Despite an uptick in COVID-19 cases post-Thanksgiving and news of a new variant, Gov. Ned Lamont’s administration said Tuesday it has no immediate plans to revive an indoor mask mandate or other coronavirus-related requirements that were common during the first year of the pandemic.
“At this stage, it is still something that is up to the individual cities and towns,” said Max Reiss, a spokesman for Lamont. “Right now, I don’t think there’s anything on the horizon on a statewide basis.”
Connecticut’s positivity rate reached 5.96% Tuesday, up from 3.61% Friday and the highest recording in almost a year. It also cleared 5% on Monday. The state reported 365 hospitalizations, an increase of 11 from a day earlier.
Over the holiday weekend, health officials announced the emergence of a new COVID-19 variant, dubbed omicron, the 15th letter of the Greek alphabet. The World Health Organization classified omicron as a “variant of concern,” though little is known about it so far.
The WHO said it is not yet clear whether omicron is more transmissible or whether it causes more severe disease than other variants, such as delta.
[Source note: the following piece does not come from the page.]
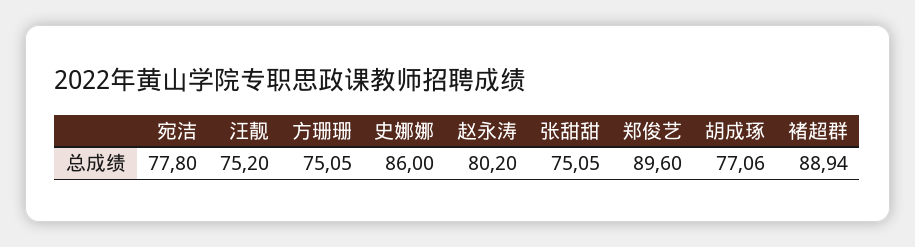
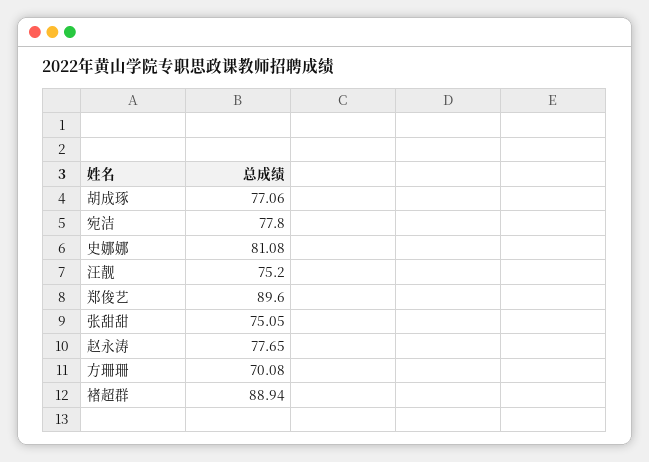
方珊珊: 75.05 -> 70.08
史娜娜: 86 -> 81.08
赵永涛: 80.2 -> 77.65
“Preliminary evidence suggests there may be an increased risk of re-infection with omicron (i.e., people who have previously had COVID-19 could become re-infected more easily with omicron), as compared to other variants of concern, but information is limited,” the organization said in a statement.
Health officials are concerned omicron may be less susceptible to vaccines, though the vaccines’ effectiveness against the variant is not yet clear. Omicron has stoked fears among public health officials because of the high number of mutations – about 50 in total, according to The New York Times. No cases have been detected in the United States.
Given the uptick in coronavirus cases and hospitalizations, Dr. Keith Grant, Hartford HealthCare’s senior director of infection prevention, said he soon may advocate for a revival of mandates like the indoor mask requirement.
“We all would love to live in a space where [people’s] personal responsibility leads them to an end goal that we all want. But if tomorrow Gov. Lamont made a decision that we’re going back to a mask mandate, I don’t think that would be the wrong thing,” Grant said Tuesday. “I understand why the decision was made before to remove the mandate and to stick with the decision. I don’t know how far he is from changing that decision. I wouldn’t be surprised if it’s changed very soon.”
“I think government still has a significant role to play,” he added. “Government intervention may not be … very welcome. But it worked.”
Dr. Tom Balcezak, chief clinical officer for Yale New Haven Health, said he is not currently calling for the return of an indoor mask mandate, but he is keeping an eye on the omicron variant.
“I think it depends on what happens with this new variant,” he said. “If this new variant makes it into our population and we’re starting to see huge surges of patients again, I think the mask mandate is going to have to be considered.”
Even as case rates increased this fall, the Lamont administration has continued to emphasize personal responsibility when it comes to vaccination and masking. At a press conference last week discussing concerns heading into the holiday weekend, Lamont said he had no intention of reinstating the indoor mask mandate.
“I’ve seen that each wave has been less than it was before,” the governor said. “I think we’re going to see real pickup in terms of boosters. You’re going to see real pickup in terms of the child vaccines, and I don’t foresee any additional mandates.”
Dr. Manisha Juthani, the state’s public health commissioner, said residents understand the importance of masking.
“People in the state of Connecticut know what masks have done to help protect them in a community and people are making that decision every day,” she said.
In an interview Tuesday, Juthani reiterated people’s personal responsibility in assessing their risk and taking necessary precautions.
“What I can tell you as a public health official, and as an infectious disease doctor, is that you are safest – vaccinated or not – to wear your mask in a public place when you don’t know the vaccination status of those around you,” she said. “There are people who choose to listen to that advice, and there are people who choose not to listen to that advice.
“I think at this point, one of the things that’s a challenge is when we have put policies in place and then we relax those policies, it’s very hard for people mentally to want to go back to an old policy.”
Hospitals are dealing with both an influx of COVID-19 patients as well as a swell of patients who put off medical care in 2020. How stressed the hospital system becomes this winter will be a “major” factor in whether coronavirus-related mandates are reinstated, Juthani said.
“Our hospital system is bearing a lot of the burden. And what we in public health will be looking at very closely is how much can our hospitals manage,” she said. “That’s going to be, really, the major driving force for any change in policy that might happen.”